Agent Orange is the term used to describe a combination of deadly dioxins which were repeatedly sprayed over Vietnam for the purpose of defoliating the jungles below as hiding places for enemy soldiers. The term originated from the Orange stripe around the barrels of chemicals that were used in this ill-fated experiment. Most of this deadly stuff was flown out of the large base at Da Nang, Vietnam, under the mission term of Operation Ranch Hand.

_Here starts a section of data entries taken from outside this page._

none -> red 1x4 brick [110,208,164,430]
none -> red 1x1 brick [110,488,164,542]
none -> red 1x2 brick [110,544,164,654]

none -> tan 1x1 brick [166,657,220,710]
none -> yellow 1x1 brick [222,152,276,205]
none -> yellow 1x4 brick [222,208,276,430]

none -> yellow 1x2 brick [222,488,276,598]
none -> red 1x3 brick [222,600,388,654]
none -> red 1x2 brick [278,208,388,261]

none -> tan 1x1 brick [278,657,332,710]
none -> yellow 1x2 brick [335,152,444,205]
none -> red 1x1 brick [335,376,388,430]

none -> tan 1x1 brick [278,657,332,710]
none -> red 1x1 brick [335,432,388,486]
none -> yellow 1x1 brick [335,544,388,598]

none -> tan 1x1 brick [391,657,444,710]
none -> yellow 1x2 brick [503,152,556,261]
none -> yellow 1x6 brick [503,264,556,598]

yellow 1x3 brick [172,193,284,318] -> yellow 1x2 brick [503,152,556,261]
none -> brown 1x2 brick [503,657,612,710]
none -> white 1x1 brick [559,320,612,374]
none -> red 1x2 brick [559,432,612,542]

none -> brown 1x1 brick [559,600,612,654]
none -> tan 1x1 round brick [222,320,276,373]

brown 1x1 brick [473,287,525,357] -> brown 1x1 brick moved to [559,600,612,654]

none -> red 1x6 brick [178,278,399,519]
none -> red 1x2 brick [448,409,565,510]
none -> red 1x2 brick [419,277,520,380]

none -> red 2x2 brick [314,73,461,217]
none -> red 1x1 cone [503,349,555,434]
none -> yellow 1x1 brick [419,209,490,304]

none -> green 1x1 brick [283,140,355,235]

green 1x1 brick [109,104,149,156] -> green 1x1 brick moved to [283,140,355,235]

It was literally dumped by the tons from the skies from large multi-engine aircraft, often three and four abreast, and it did indeed transform much of Vietnam into a deadly wasteland. It also exposed American servicemen and women to the origins of numerous cancers that now have them dying at a rate of 13 years earlier than their counterparts who did not serve in Vietnam. When all this was taking place, the military was told there was nothing to fear from Agent Orange.

After years of denial in a prolonged battle by Vietnam veterans, the government finally acknowledged the disabilities caused by Agent Orange, and a system was established to process claims for those who now have one or more of the related diseases recognized by VA as caused by exposure to these chemicals. The legislation was clear in that anyone who served, whether on land or sea, was presumed to have been exposed to Agent Orange. Obviously, the one claim no veteran would ever hope to file with VA would be for Agent Orange benefits. The stark reality is that you must already have cancer to qualify.

For many, it was too late, including Elmo R. Zumwalt III, the son of then Vice Admiral Elmo R. Zumwalt, Jr, Commander of Naval Forces, Vietnam. The younger Zumwalt was a swift-boat skipper who died of cancer in 1988 at the age of 42. It was also too late for my friend, Captain Robert B. Scholl, USMC, whom I had talked into joining up with me in 1958. Bob flew 324 combat missions out of Da Nang during two tours, one in F4 Phantoms, the second as a helicopter gunship pilot. He would die of cancer at the age of 52. His younger brother Jim would follow him into the Marines, into Da Nang, and into the grave, from cancer.

The main conclusion of this story is there is a controlling group of senior bureaucrats within the United States Department of Veterans Affairs who are relentlessly determined to prevent United States Navy veterans of the Vietnam War from receiving benefits that are automatically granted to all other Vietnam veterans.”